The paper is organized as follows. We begin with an overview of categorical effects across several domains, then focus more closely on evidence for the perceptual magnet effect and explanations that have been proposed to account for this evidence. The ensuing section gives an intuitive overview of our model, followed by a more formal introduction to its mathematics. We present simulations comparing the model to published empirical data and generating novel empirical predictions. An experiment is presented to test the predicted effects of speech signal noise. Finally, we discuss this model in relation to previous models, revisit its assumptions, and suggest directions for future research.
Categorical Effects
Categorical effects are widespread in cognition and perception (Harnad, 1987), and these effects show qualitative similarities across domains. This section provides an overview of basic findings and key issues concerning categorical effects in the perception of speech sounds, colors, faces, and artificial laboratory stimuli.
Speech Sounds
The classic demonstration of categorical perception comes from a study by Liberman et al. (1957), who measured subjects’ perception of a synthetic speech sound continuum that ranged from /b/ to /d/ to /g/, spanning three phonetic categories. Results showed sharp transitions between the three categories in an identification task and corresponding peaks in discrimination at category boundaries, indicating that subjects were discriminating stimuli primarily based on their category membership. The authors compared the data to a model in which listeners extracted only category information, and no acoustic information, when perceiving a speech sound. Subject performance exceeded that of the model consistently but only by a small percentage: discrimination was little better than could be obtained through identification alone. These results were later replicated using the voicing dimension in stop consonant perception, with both word-initial and word-medial cues causing discrimination peaks at the identification boundaries (Liberman, Harris, Kinney, & Lane, 1961; Liberman, Harris, Eimas, Lisker, & Bastian, 1961). Other classes of consonants such as fricatives (Fujisaki & Kawashima, 1969), liquids (Miyawaki et al., 1975), and nasals (J. L. Miller & Eimas, 1977) show evidence of categorical perception as well. In all these studies, listeners show some discrimination of within-category contrasts, and this within-category discrimination is especially evident when more sensitive measures such as reaction times are used (e.g. Pisoni & Tash, 1974). Nevertheless, within-category discrimination is consistently poorer than between-category discrimination across a wide variety of consonant contrasts.

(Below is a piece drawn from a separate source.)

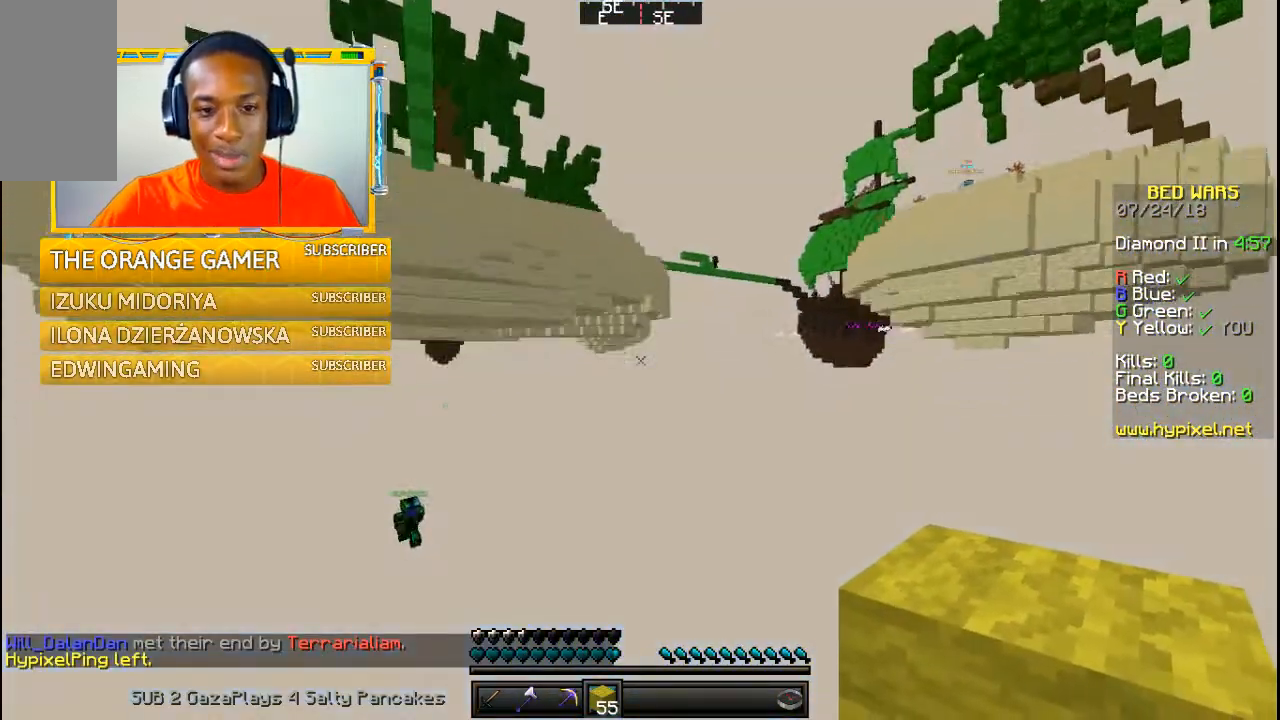
{"keys": [], "mouse": [], "events": []}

A good deal of research has investigated the degree to which categorical perception of consonants results from innate biases or arises through category learning. Evidence supports a role for both factors. Studies with young infants show that discrimination peaks are already present in the first few months of life (Eimas, Siqueland, Jusczyk, & Vigorito, 1971; Eimas, 1974, 1975), suggesting a role for innate biases. These early patterns may be tied to general patterns of auditory sensitivity, as non-human animals show discrimination peaks at category boundaries along the dimensions of voicing (Kuhl, 1981; Kuhl & Padden, 1982) and place (Morse & Snowdon, 1975; Kuhl & Padden, 1983), and humans show similar boundaries in some non-speech stimuli (J. D. Miller, Wier, Pastore, Kelly, & Dooling, 1976; Pisoni, 1977). Studies have also shown cross-linguistic differences in perception, which indicate that perceptual patterns are influenced by phonetic category learning (Abramson & Lisker, 1970; Miyawaki et al., 1975). The interaction between these two factors remains a subject of current investigation (e.g. Holt, Lotto, & Diehl, 2004).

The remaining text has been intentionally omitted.